The in vivo evaluation, included coronary angiography and optical coherence tomography, at 1, 3 and 5 months follow-up, after implantation of the coated OPT stent in rabbit’s iliac artery (Figure 8). The in-scaffold segments were on the right branch of the iliac artery (Figure 8b, h, n), and the luminal diameter distributions were analyzed (Figure 8c, i, o). Neither thrombosis or in-scaffold restenosis were in angiography exams during the treatment period. OCT revealed complete endothelialization and strut embedding into the vessel wall at 1 month post-implantation (Figure 8d-f). The 3-layered appearance of intima, media and adventitia (indicated by the arrows) and fibrous plaques (indicated by the asterisks) demonstrated that the coated OPT stents were biocompatible for vascular vessels. The following OCT observation at 3 months showed that the lumen area increased and the attenuations of signal around the edges of the struts remain sharp (Figure 8j-l), confirming that the OPT stent was intact and efficiently supported the artery wall. Degradation was documented to be present at 5 months, as images were primarily comprised of normal arterial structures and a few calcific plaques (indicated by the double arrows, Figure 8p-r). Furthermore, according to the HE staining results (Figure S3 a and b), the endothelialization of stent was completed and no strut malposition was observed at 1-month post-implantation, which was in line with OCT results. In addition, there were some inflammatory cells, including CD68+macrophage, to infiltrate in the tissues around strut at 3-months post-implantation (Figure S3 e, f, h), whereas, the infiltration of inflammatory cells attenuated at 5-months post-implantation (Figure S3 i, j, l). Of note, the expression of VEGF, a proangiogenesis cytokine, continuously increased in the tissues around the strut in time-dependent (Figure S3 c, g, k).

Figure 8.

Figure 8.

In vivo observation and measurement via quantitative coronary angiography and optical coherence tomography. Upper panel shows the 1-month results. (a, b) Angiography in the rabbit and the location of the scaffolded-segment. (c) The distribution of the diameter along the iliac artery. (d, e, f) The OCT images in the scaffolded-segment. The bright-dark-bright 3-layered appearances corresponding to intima, media, and adventitia are indicated by the white arrows. The homogeneous, signal-rich regions corresponding to fibrous plaques are indicated by the asterisks. The middle and lower panels show the 3 and 5 months results respectively. The signal-poor region with sharply delineated borders corresponding to a calcific plaque is indicated by the double arrows.
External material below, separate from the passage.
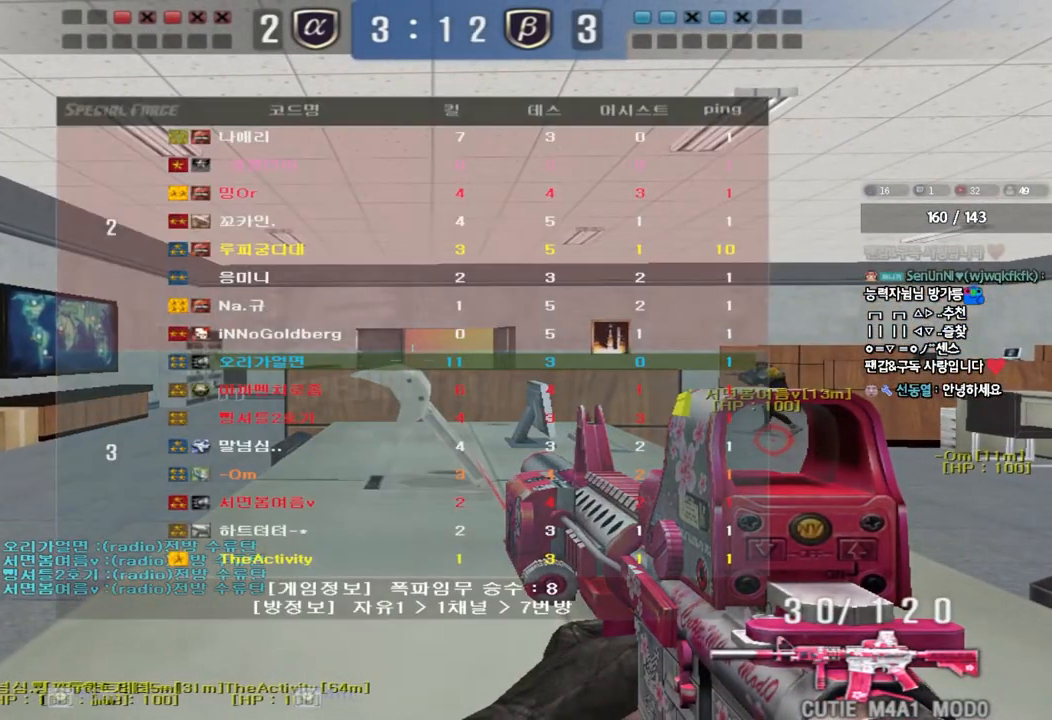
{"keys": ["ctrl"], "events": [[117, "tab", "up"], [333, "d", "down"], [383, "d", "up"]]}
The mean-diameters of scaffolded-segments calculated by QCA statistics at post-procedure, 1, 3 and 5 months follow-up were 2.85±0.13, 2.37±0.10, 2.58±0.18 and 2.71±0.23 mm respectively (Figure 9). Endothelialization and neointimal hyperplasia reduced the lumen area during 1 month, while with the sustained scaffolding of OPT stents and vascular physiologic reconstruction, the lumen area increased from 1 month to 5 months follow-up.

3.7. Micro-CT analysis

To obtain the detailed morphology of OPT stents under biodegradation, we performed high-resolution micro-computed tomography scanning of the entire scaffolded-segments vessels at 1, 3 and 5 months implantation. Reconstructed three-dimensional models of medium contrast regions, corresponding to coating and degradation product, and high contrast kernel, corresponding to internal undegraded magnesium stent, are shown in Figure 10. At 1 month (Figure 10a, b) degradation was not observed as expected. After 3 months, the main structure of the OPT stent remained intact (Figure 10c, d). Proximal and distal rings were subjected to higher contraction force from the adjacent vessels, which accelerated the stress corrosion at the corners of those rings and a few localized fractures initialed there. Finally, as expected, the OPT stent degraded significantly and lost mechanical integrity after 5 months implantation (Figure 10e, f). The volumes of internal magnesium stent after 1, 3 and 5 months implantation are 5.56±0.25, 3.51±0.30, and 2.43±0.35 mm3, respectively. Nevertheless, the volumes of coating and degradation products at the sequential time points were 1.35±0.02, 1.72±0.09, 1.17±0.14 and 1.28±0.20 mm3, respectively, maintaining within a stable range. These outcomes revealed that the degradation process was carried out layer by layer from the outside to the inside, a combination of uniform degradation and stress corrosion.

Figure 10.

Figure 10.

The reconstructed 3D models of coated OPT stent after 1, 3 and 5 months of implantation via high-resolution micro-CT. (a, b) No apparent degradation happened at 1 month after implantation. (c, d) Slight volume loss was found at 3 months. (e, f) OPT stent seriously degraded at 5 months. Due to the lower signal strength of magnesium stents and their degradation products than the permanent metal stent, slow scan speed and high X-ray intensity are recommended. (g) The volumes of internal magnesium stents, coatings and degradation products and calculated based on reconstructed 3D models.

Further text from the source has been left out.